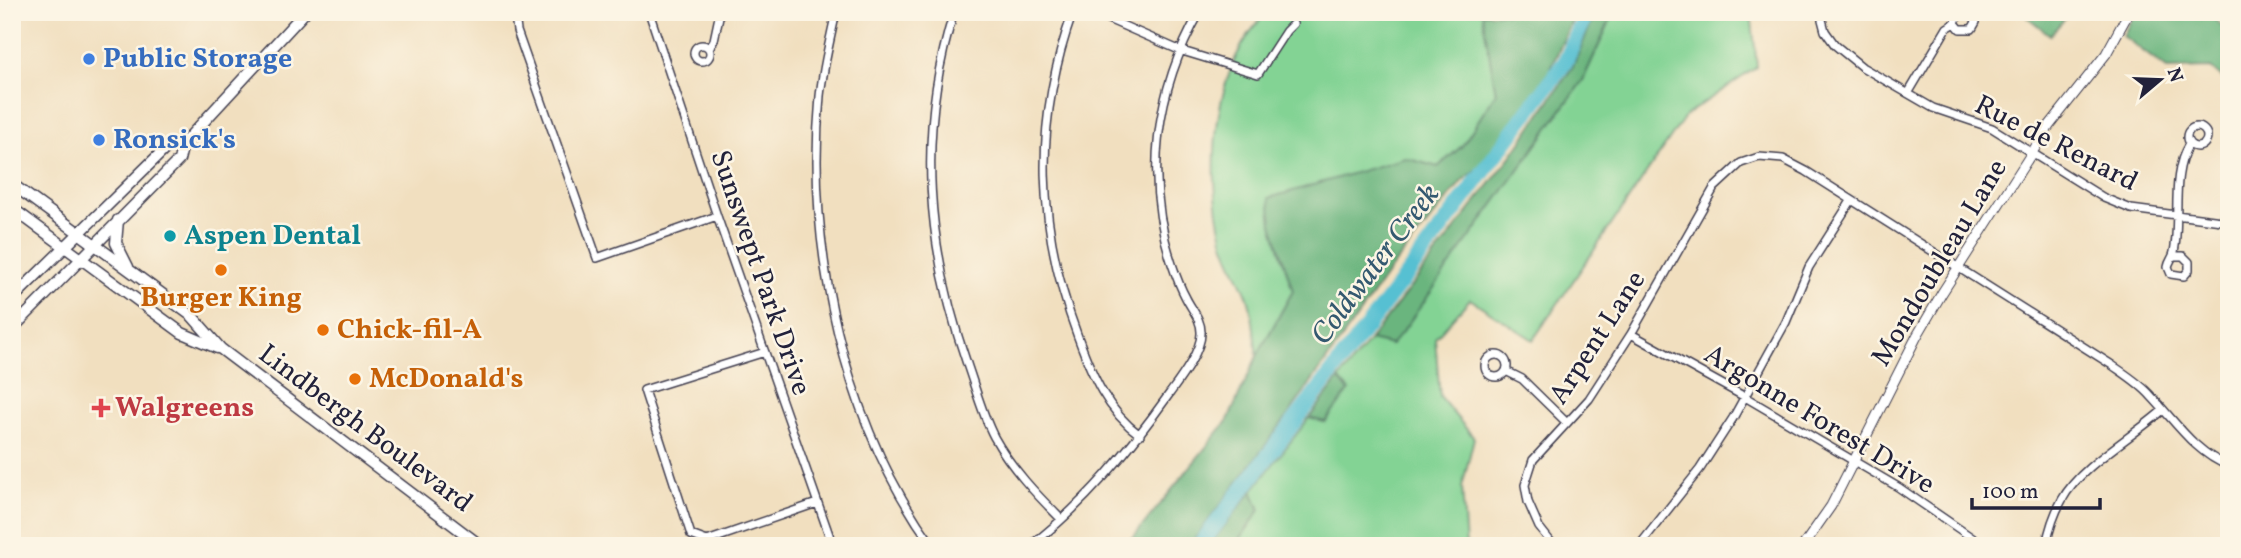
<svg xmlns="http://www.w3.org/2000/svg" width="2241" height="558" viewBox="0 0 2241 558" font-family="Vollkorn,serif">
	<rect width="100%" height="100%" fill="#fcf5e5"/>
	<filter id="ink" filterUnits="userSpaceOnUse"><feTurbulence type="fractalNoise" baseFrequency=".0143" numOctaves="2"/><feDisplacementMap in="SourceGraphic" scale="14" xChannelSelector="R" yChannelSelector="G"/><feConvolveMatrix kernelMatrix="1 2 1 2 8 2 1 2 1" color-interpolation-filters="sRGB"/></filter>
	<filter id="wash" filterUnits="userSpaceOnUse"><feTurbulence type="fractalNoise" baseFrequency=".00686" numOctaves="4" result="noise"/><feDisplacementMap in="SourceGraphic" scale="28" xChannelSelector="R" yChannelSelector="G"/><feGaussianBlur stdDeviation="1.57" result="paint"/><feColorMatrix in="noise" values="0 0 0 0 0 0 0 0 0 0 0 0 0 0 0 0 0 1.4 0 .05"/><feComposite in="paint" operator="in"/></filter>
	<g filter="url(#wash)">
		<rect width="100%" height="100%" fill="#f1dfbf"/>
		<!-- green -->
		<path fill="#83d394" stroke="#527a68" stroke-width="2" d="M1268,12H1485L1483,14L1496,93L1462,146L1438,167L1405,158L1272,224L1293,291L1257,356C1254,337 1254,315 1248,298C1241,278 1228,259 1223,239C1206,169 1212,64 1268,12Z
			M1614,12H1751L1757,67L1686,115L1533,340L1470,299L1435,338L1440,397L1474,438L1462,487L1466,546H1235L1260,510L1252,491L1309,418L1325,422L1348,391L1339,379L1370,340L1391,345L1583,80Z"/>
		<!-- forest -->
		<path fill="#6ab57e" stroke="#466c5c" stroke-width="2" d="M1576,12L1549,72L1483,164L1462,181L1390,270L1286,418L1189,546H1122L1136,534L1228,420L1257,356L1293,291L1272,224L1269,198L1405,158L1438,167L1462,146L1496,93L1482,13Z
			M1596,12H1614L1583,80L1403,331L1391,345L1370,340L1512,155L1573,66Z
			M2021,12H2071L2050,35Z
			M2135,12H2205L2229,31V84L2211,68L2167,69L2123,36Z
			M1339,379L1349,391L1325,422L1309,418Z
			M1252,491L1260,510L1235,546H1209Z"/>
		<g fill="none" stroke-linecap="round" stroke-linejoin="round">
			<!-- river -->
			<path stroke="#56c0d2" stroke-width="16" d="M1199,546L1409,272L1565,62L1587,12"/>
		</g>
	</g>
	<g filter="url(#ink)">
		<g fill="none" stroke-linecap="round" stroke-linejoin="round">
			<defs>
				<path id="minor" d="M524,12L516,23L517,31L597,258L717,216
					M649,12L717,216L833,546
					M836,12C830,40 823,68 820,96C806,246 843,423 933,546
					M954,12C916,133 927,249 968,367C976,390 983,416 994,437C1011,468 1037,495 1061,519
					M1073,12C1033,123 1037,228 1078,337C1092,375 1107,411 1140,435
					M1092,12L1179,50L1258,74L1286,31L1293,24
					M1820,12L1825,31L1835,45L1862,67L1933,108L1992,128L2104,198L2131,209L2229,222
					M1955,23L1960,29H1972L1976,22L1973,12
					M694 53a8 8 0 1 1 16 0a8 8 0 1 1-16 0Z
					M709,49L714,40L720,12
					M1909,92L1947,28L1955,23L1959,12
					M2187 137a10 10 0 1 1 20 0a10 10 0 1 1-20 0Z
					M2174,256H2183L2189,262V270L2184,276L2171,274L2168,267C2169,261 2173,258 2174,252C2181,218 2170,175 2189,144
					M1631,334L1745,397L1898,487L1984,546
					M765,352L644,390L691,535L707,541L817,503
					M1485 366a11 11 0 1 1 22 0a11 11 0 1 1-22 0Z
					M1506,371L1522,379L1567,423
					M1030,546C1085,504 1130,449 1170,393C1181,378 1202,350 1201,332C1201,319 1192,310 1186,298C1180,287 1176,276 1172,264C1144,179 1155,90 1200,12
					M1554,546L1539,527L1528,502L1525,485L1533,460L1589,399L1631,334L1714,188L1741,163L1759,157L1783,159L1806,171L2112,365C2125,374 2141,384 2151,396C2175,421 2195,453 2229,466
					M1639,546L1700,469L1733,418L1786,322L1809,267L1851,201
					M2046,546C2049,530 2054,514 2062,500C2080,466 2133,437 2163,410"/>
				<path id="tertiary" d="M1803,546L1831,506L1917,336L1942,293L2049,126L2106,54L2129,12"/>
				<path id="primary" d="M12,184L192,316L221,349L481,546
					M12,208L182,333L217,348
					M118,220L116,243L128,267
					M12,299L167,147L182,146
					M12,329L179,160L183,144L305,12"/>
			</defs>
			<!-- minor casing -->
			<use href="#minor" stroke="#413e4f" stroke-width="10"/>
			<!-- tertiary casing -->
			<use href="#tertiary" stroke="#413e4f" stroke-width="11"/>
			<!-- primary casing -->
			<use href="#primary" stroke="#413e4f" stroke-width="13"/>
			<!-- minor -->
			<use href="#minor" stroke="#fff" stroke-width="7"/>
			<!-- tertiary -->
			<use href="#tertiary" stroke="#fff" stroke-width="9"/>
			<!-- primary -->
			<use href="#primary" stroke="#fff" stroke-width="10"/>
		</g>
	</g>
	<!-- markers -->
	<g fill="#3f7fe0" stroke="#fcf5e5" stroke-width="2.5">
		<circle cx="89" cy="59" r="7"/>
		<circle cx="99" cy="140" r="7"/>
	</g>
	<circle fill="#0f9aa8" stroke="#fcf5e5" stroke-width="2.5" cx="170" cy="236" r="7"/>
	<g fill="#e8710a" stroke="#fcf5e5" stroke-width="2.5">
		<circle cx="221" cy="270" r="7"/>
		<circle cx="323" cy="330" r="7"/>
		<circle cx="355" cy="379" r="7"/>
	</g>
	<path fill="#e0444e" stroke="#fcf5e5" stroke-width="2.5" d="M97.5 397.5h7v7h7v7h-7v7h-7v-7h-7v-7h7z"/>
	<g text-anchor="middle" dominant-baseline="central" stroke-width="5" stroke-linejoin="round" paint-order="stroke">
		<!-- shop labels -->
		<g font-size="28" font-weight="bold" fill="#366cbe" stroke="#fcf5e5" text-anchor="start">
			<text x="103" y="59">Public Storage</text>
			<text x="113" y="140">Ronsick's</text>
		</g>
		<!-- street labels -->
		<g font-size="28" fill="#22223b" stroke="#fcf5e5">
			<text transform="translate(2056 144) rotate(27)">Rue de Renard</text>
			<text transform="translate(1940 263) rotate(-59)">Mondoubleau Lane</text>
			<text transform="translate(760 273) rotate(71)">Sunswept Park Drive</text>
			<text transform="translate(1598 338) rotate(-57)">Arpent Lane</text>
			<text transform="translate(1819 420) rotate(31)">Argonne Forest Drive</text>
			<text transform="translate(365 429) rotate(37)">Lindbergh Boulevard</text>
		</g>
		<!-- culture labels -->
		<g font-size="28" font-weight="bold" fill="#0d838f" stroke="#fcf5e5" text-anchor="start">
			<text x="184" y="236">Aspen Dental</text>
		</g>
		<!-- food labels -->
		<g font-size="28" font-weight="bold" fill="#c56008" stroke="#fcf5e5" text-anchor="start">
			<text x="221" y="298" text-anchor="middle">Burger King</text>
			<text x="337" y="330">Chick-fil-A</text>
			<text x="369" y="379">McDonald's</text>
		</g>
		<!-- health labels -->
		<g font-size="28" font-weight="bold" fill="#be3a42" stroke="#fcf5e5" text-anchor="start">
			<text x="115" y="408">Walgreens</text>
		</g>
		<!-- water labels -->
		<g font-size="30" font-style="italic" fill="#345970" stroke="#fcf5e5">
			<text transform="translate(1376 265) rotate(-53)">Coldwater Creek</text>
		</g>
	</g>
	<!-- margin -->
	<rect width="2241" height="558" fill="none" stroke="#fcf5e5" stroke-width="42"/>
	<!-- north arrow -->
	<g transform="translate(2160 80) rotate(71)" stroke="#fcf5e5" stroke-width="5" paint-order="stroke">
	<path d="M0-5L12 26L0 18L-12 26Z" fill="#22223b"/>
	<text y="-10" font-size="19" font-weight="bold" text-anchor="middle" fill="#22223b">N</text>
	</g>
	<!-- scale -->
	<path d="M1972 498v10h128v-10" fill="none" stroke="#22223b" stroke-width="3.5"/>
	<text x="1982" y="498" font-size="21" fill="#22223b" stroke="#fcf5e5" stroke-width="5" paint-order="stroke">100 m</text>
</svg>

• What is required:
Retrieve all lines from the data that contain the string "fractalNoise".

• Output below:
	<filter id="ink" filterUnits="userSpaceOnUse"><feTurbulence type="fractalNoise" baseFrequency=".0143" numOctaves="2"/><feDisplacementMap in="SourceGraphic" scale="14" xChannelSelector="R" yChannelSelector="G"/><feConvolveMatrix kernelMatrix="1 2 1 2 8 2 1 2 1" color-interpolation-filters="sRGB"/></filter>
	<filter id="wash" filterUnits="userSpaceOnUse"><feTurbulence type="fractalNoise" baseFrequency=".00686" numOctaves="4" result="noise"/><feDisplacementMap in="SourceGraphic" scale="28" xChannelSelector="R" yChannelSelector="G"/><feGaussianBlur stdDeviation="1.57" result="paint"/><feColorMatrix in="noise" values="0 0 0 0 0 0 0 0 0 0 0 0 0 0 0 0 0 1.4 0 .05"/><feComposite in="paint" operator="in"/></filter>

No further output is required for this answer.